Again, seriously? I find that there is a lot of undergarment commentary necessary throughout the day. This moment of awesomeness was from when our four year old tried to smuggle toys to preschool. I caught him at 11:57. School starts at noon.
6. Do not throw anything at me when I'm driving the car. (Or ever, but we're setting the bar very low here to start.)
I have little doubt that one day in the not-so-distant future, my car will be in a ditch off the side of the road due to the fact that I was beaned in the head by a Captain America shield or rogue footwear.
7. Could we please not sing about diarrhea at the dinner table?
I do have to accept the fact that poop is just plain funny to boys. But I am hoping that we can come to an agreement regarding acceptable poop joking hours. An attempt to formulate a ban on poop discussions during dining hours shall be made.

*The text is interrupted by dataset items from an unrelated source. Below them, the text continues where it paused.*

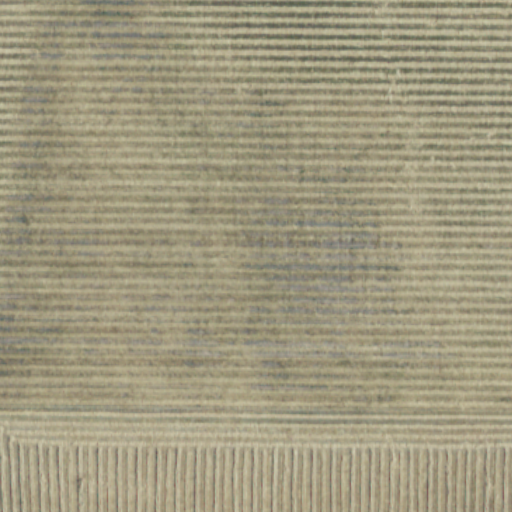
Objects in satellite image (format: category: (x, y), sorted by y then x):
crop: (256, 256)
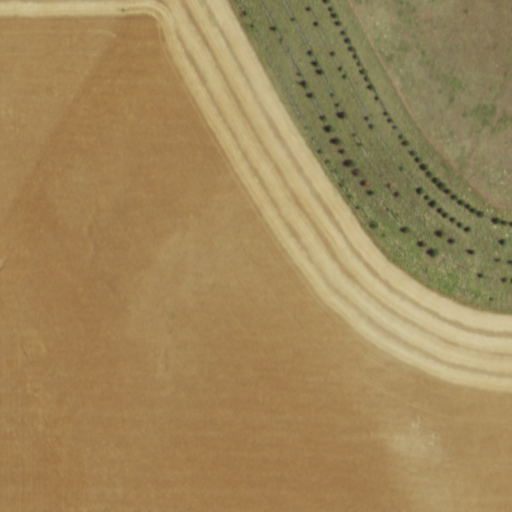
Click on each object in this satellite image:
crop: (211, 294)
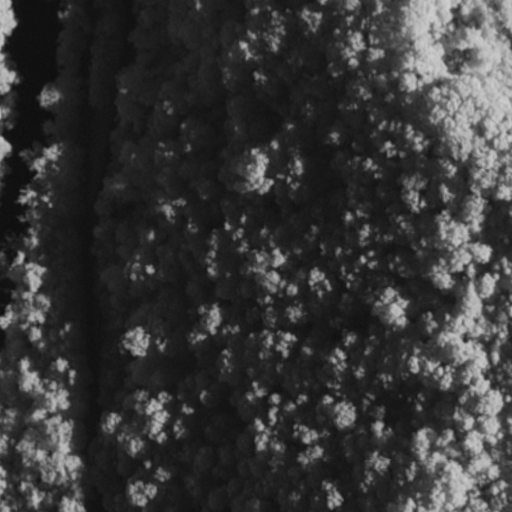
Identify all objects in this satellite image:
river: (27, 118)
road: (84, 256)
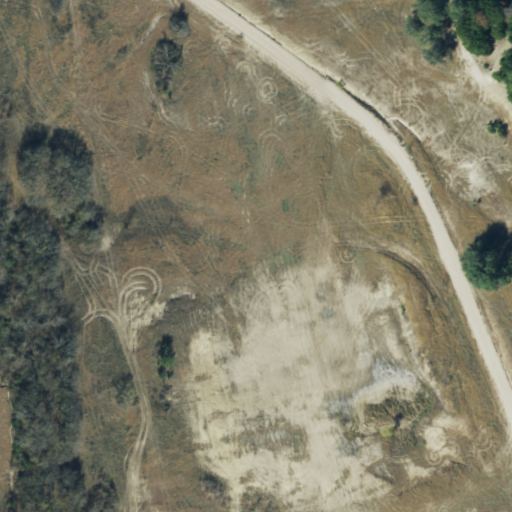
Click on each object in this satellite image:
road: (399, 157)
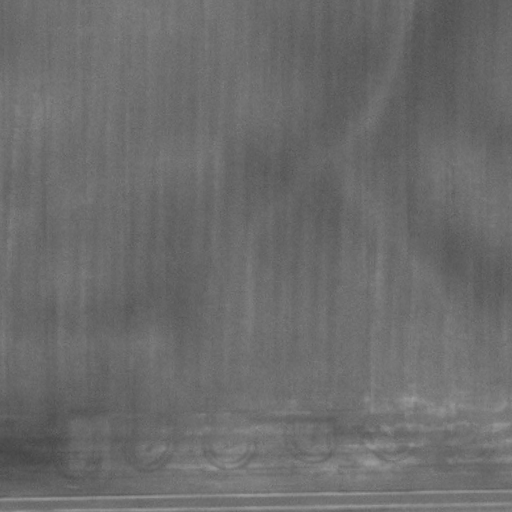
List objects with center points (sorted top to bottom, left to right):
road: (256, 498)
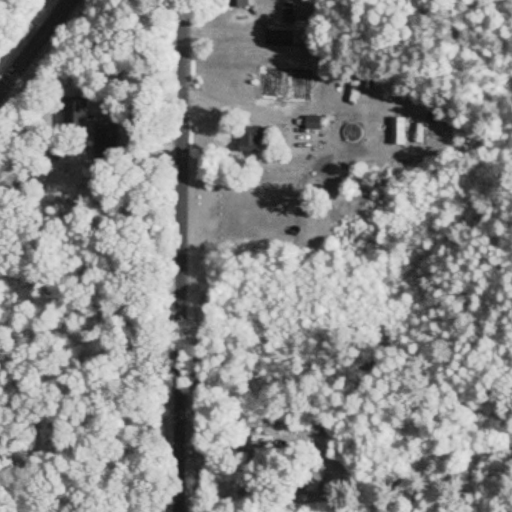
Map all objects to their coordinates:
building: (286, 14)
building: (271, 38)
road: (31, 41)
building: (310, 123)
building: (395, 131)
building: (248, 139)
road: (183, 256)
road: (205, 503)
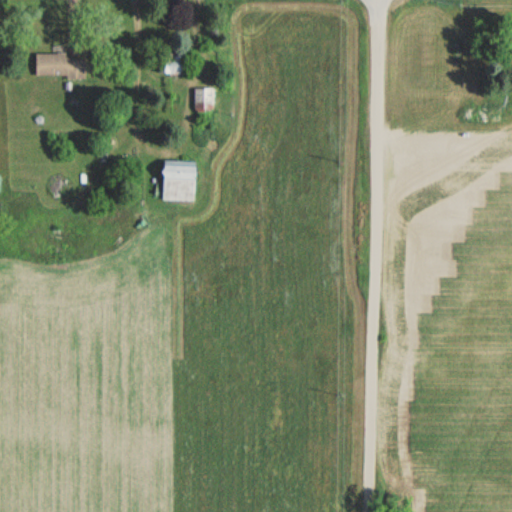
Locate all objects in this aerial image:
building: (171, 63)
building: (60, 65)
building: (204, 100)
building: (178, 180)
building: (132, 181)
road: (376, 256)
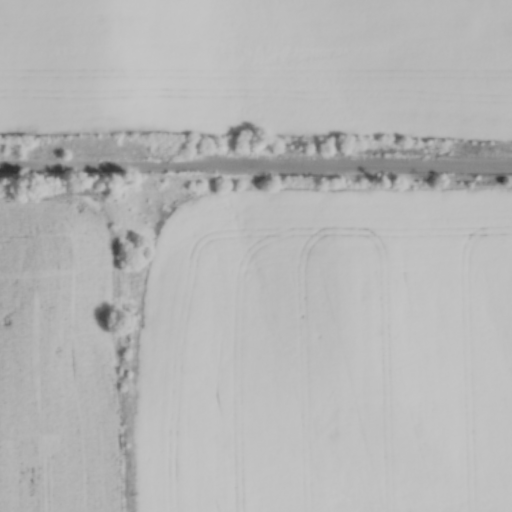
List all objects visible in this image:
road: (255, 170)
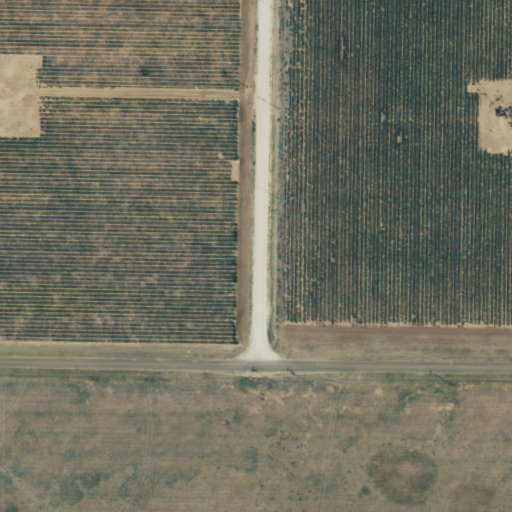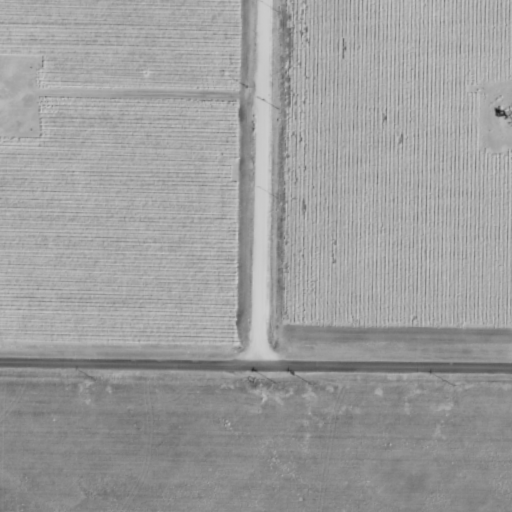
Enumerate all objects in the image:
road: (274, 185)
road: (256, 371)
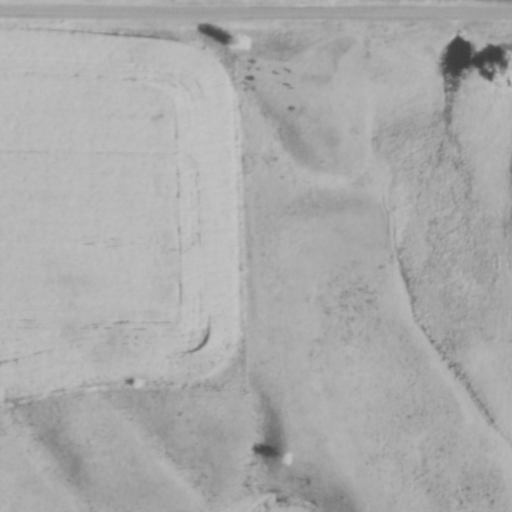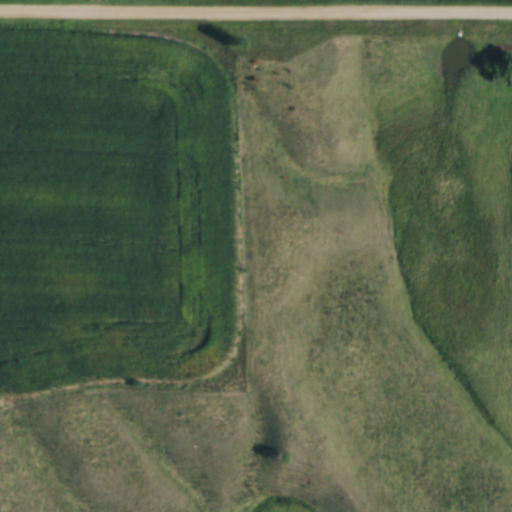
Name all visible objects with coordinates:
road: (256, 10)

8. Do not spit into the water. Of the penguin exhibit. At the aquarium.
There are no words (that I can remember). There was, however, a mommy-has-lost-her-mind screaming session and a hasty exit through the nearest door.
So, this one is bad. Like, bad bad. And this is the point where I feel the need to specify something in very clear terms with a pinkie swear for added authenticity: We parent. We're on them. We try to keep a close eye, we try to control the goings-on, and most of all, we try to get ahead of the craziness. But here's the problem with this. Regardless of what you think you can prevent and control, they get ideas. Crazy, dumb, why-would-you-ever? ideas that they put into motion faster than you can even imagine. The other day, I was that parent. The one who looks like she has never attempted to control her child in her life. The one who looks like she has never created a rule for him to follow, not a guideline to be had. But I promise you, as I stood not two feet from my seven year old (the one who most certainly knows better!), he put this plan into motion, and I was powerless to stop it. He jumped, and he spit. Right into the water of the damn penguin exhibit. I am sure there were alarms that went off somewhere. I am sure that this caused a genetic mutation in the little feathered guys and that they now crave Fritos based on residual saliva. I am sure that all of this happened, but I can't say that I saw it firsthand. Because I grabbed those kids and got the hell out of there. As fast as a stroller, three kids and a screaming mother could move through the chaos that is the aquarium on a cold January Sunday. So, yes. That happened. Of the seven years, four months and 16 days that I have been a parent, this is the actual moment where it almost killed me.
Now, back to the list. (Unless you have stopped reading by this point out of protest for the penguins? I fully support that decision.)
9. Get the cat toy out of your mouth.
OK, so I don't expect the boys to fully grasp adult-level common sense, but I do feel like even a four year old should understand this:
kid toys = for kids, cat toys = for cats
It has become clear that I am expecting too much.
10. Stop eating those French fries. They are still frozen.
Last night, I was given two replies to this:
Mason: But it's delicious! (Again, we're talking about still-frozen fries that he's consuming...)
-and-
Andrew: Remember, Mom. We each might like different things, and that's OK.
Um, OK. But you both refuse to eat more than a few normal things presented to you at the expected temperature. How are icy potatoes both accepted and defended? This I do not understand.
I will say that after having lived this, and now after having typed this, I. Am. Tired. And on most days (today being no exception), I question what on Earth it is I'm doing wrong that results in my kids refusing to wear pants or keep their bodily fluids to themselves. But l guess if Andrew can stick up for his little brother and, at the same time, remind a grown-up to tolerate diversity (even if it is only through food preference), Mark and I are at least doing something right.
I do, however, think the aquarium staff might beg to differ.